というわけですが、雰囲気はまずまず良いのですが、ちょっと問題が小さいかなー。心に壁を作った男が壁のある街へいく、みたいなピンクフロイドのウォールのような設定でございます。まあ宗教に頼る人って結局そうなんだろうけど。キリスト教でいうと、その教えを正しいと思い実践するのは良いが、だからといって教会やイエス自身、聖地を信仰する必要性とは話が違う。自分での価値判断を他に委ねているだけではないのだろうか?

で、この本の感想は

女性は怖い

付け加えて言うと

愛も宗教も同じ悪霊

もっと言うと

共闘した女はもっと怖い

ということです。共闘したのはケイティとマグダラのマリアですが。まあそのつながりもなんだか意味不明の雰囲気だけだし、単に復讐したいだけみたいだし、終わり方はもう白人至上主義みたいでとっても不愉快だし。あくまで白人が異世界に惑う話としても、他から見てどないやねんという突込みをいれたくなっちまう。結局はすべて個人の問題で「コスモポリス」に通じる不愉快さを感じてしまう。

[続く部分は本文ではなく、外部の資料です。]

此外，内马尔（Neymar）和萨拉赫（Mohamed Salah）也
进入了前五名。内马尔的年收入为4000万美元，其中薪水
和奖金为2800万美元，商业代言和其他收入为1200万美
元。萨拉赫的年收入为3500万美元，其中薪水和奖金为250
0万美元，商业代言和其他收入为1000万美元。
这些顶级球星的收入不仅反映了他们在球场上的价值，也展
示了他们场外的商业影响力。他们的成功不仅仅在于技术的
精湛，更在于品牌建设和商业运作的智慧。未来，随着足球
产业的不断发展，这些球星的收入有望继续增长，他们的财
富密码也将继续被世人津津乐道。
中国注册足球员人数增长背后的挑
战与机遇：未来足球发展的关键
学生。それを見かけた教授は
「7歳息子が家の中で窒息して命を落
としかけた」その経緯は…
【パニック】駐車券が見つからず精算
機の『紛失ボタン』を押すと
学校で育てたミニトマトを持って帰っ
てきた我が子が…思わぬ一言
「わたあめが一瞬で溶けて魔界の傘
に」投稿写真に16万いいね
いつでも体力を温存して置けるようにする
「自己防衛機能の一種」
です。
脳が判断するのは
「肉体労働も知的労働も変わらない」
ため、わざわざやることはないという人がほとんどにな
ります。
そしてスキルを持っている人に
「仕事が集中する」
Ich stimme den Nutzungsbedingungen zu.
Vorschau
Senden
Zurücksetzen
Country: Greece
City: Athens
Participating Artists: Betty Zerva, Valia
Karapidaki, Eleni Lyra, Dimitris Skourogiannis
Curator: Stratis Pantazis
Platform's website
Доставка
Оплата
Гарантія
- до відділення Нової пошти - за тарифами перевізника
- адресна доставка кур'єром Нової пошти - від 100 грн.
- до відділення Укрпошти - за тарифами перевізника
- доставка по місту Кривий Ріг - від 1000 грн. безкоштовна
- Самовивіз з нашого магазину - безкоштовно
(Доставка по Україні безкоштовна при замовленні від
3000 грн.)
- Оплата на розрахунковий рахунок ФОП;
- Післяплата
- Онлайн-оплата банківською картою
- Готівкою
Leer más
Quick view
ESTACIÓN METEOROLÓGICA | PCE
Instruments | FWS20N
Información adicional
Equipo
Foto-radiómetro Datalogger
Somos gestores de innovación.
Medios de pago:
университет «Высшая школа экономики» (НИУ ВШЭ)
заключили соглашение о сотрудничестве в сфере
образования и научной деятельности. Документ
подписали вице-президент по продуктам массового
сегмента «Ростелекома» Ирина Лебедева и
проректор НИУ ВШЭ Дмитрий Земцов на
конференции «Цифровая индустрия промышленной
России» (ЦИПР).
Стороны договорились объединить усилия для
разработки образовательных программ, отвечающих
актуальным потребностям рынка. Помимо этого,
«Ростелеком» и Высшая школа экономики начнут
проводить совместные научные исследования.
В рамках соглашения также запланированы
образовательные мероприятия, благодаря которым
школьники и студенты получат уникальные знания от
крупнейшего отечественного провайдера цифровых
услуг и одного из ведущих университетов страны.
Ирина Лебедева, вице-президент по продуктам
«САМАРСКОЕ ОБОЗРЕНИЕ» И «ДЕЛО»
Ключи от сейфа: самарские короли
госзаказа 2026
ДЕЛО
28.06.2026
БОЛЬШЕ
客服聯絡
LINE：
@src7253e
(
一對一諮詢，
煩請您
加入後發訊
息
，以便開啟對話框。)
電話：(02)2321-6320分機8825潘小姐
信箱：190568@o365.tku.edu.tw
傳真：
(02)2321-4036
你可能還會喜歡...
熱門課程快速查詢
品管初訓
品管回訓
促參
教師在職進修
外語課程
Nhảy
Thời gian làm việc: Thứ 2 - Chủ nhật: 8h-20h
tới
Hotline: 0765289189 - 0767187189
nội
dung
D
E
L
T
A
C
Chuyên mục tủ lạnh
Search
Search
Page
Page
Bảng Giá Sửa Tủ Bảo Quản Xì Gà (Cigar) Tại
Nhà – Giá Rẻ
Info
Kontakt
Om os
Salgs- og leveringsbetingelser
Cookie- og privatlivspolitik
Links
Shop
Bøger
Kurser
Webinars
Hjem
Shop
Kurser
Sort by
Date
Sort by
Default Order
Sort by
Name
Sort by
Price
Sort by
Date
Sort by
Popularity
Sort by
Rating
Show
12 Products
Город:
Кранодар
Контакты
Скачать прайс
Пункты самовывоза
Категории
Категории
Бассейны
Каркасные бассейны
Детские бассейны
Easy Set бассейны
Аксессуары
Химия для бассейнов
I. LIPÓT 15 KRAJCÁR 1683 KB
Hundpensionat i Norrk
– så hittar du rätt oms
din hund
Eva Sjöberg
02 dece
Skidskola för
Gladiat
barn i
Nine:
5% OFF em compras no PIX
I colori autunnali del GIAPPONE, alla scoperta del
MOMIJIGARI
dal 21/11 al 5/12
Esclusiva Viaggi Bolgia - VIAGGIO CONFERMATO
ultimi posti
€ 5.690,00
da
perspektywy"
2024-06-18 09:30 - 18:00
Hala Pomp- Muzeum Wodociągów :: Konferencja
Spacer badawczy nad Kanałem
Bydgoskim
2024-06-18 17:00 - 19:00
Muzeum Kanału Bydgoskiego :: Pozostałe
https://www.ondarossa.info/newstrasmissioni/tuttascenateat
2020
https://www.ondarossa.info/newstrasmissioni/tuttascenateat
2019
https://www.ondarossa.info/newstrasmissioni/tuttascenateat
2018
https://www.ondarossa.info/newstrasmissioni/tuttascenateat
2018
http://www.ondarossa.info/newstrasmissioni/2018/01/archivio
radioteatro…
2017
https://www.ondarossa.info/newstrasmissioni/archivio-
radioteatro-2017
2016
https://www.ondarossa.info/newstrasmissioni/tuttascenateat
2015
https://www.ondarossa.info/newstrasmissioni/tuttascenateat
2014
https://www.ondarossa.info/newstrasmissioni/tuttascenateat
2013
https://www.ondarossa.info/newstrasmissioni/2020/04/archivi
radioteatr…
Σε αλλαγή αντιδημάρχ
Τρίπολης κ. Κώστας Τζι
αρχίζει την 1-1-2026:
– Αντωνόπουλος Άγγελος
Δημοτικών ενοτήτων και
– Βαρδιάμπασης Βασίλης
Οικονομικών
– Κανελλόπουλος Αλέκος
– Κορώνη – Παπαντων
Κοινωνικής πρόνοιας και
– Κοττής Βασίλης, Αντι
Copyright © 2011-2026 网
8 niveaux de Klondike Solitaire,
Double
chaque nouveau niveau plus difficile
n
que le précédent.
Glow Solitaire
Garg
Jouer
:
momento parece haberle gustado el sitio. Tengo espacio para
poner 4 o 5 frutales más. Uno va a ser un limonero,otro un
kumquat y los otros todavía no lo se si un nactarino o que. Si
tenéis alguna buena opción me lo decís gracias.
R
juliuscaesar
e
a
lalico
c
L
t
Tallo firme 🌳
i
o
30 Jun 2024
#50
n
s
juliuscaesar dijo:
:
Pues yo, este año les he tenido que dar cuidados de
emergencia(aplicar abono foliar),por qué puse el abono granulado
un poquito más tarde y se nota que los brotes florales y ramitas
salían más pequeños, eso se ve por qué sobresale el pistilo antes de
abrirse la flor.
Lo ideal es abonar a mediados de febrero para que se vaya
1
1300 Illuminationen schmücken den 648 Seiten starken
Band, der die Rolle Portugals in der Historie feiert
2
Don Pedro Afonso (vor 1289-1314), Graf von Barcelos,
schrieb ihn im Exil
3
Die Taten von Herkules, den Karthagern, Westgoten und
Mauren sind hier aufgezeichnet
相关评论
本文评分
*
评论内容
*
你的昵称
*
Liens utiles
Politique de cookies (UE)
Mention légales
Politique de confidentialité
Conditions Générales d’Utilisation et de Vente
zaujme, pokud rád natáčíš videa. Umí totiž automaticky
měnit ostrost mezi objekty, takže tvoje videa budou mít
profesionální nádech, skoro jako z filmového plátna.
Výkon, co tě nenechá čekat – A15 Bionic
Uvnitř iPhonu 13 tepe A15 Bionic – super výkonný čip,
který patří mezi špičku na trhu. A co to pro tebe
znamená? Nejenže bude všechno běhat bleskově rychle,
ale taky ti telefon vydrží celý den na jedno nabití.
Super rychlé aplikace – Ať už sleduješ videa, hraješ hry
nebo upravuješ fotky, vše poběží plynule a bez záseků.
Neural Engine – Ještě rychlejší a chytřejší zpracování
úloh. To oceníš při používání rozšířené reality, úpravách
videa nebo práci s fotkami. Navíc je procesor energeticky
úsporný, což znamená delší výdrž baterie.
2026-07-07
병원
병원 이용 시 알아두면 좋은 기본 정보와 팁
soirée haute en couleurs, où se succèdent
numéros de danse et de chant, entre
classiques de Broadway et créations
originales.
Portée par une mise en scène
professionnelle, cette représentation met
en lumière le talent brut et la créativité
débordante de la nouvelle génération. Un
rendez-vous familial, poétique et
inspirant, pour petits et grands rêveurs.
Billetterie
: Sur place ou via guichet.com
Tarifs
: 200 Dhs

解説では「アラビアの夜の種族」や「アラビアン・ナイトメア」と比較しているんだけど、「アラビアの夜の種族」はまだ積んであるので比較できないが、「アラビアン・ナイトメア」と比較するのはちょっとレベルが違いすぎるんでないかい?そりゃ「アラビアン・ナイトメア」のほうが100倍おもしろいでしょうて。

この「鎮魂歌(レクイエム)」も幻想文学なんだろうか?私にとってはこのかきっぷりでは幻想文学にはちょっと入れたくないです。幻想文学風味のモダンホラー型ミニマル小説というところにおいておきます。この位置は私には縁なしに近い。

コメント

うん、これってホラーですよね。幻想と名のつく賞をとってるから、つい濃厚な幻想文学を期待しちゃいましたが、そういう期待をすると、肩すかしをくらいますよね。正直、ガッカリしちゃいました。

幻想文学ではないのに賛成です。読んだ後、すみ&にえさんの感想も見ました。たぶん同じようなところで引っかかっているのではと思います。私としてはホラーよりは自己憐憫型のミニマル小説の主題に近いかと。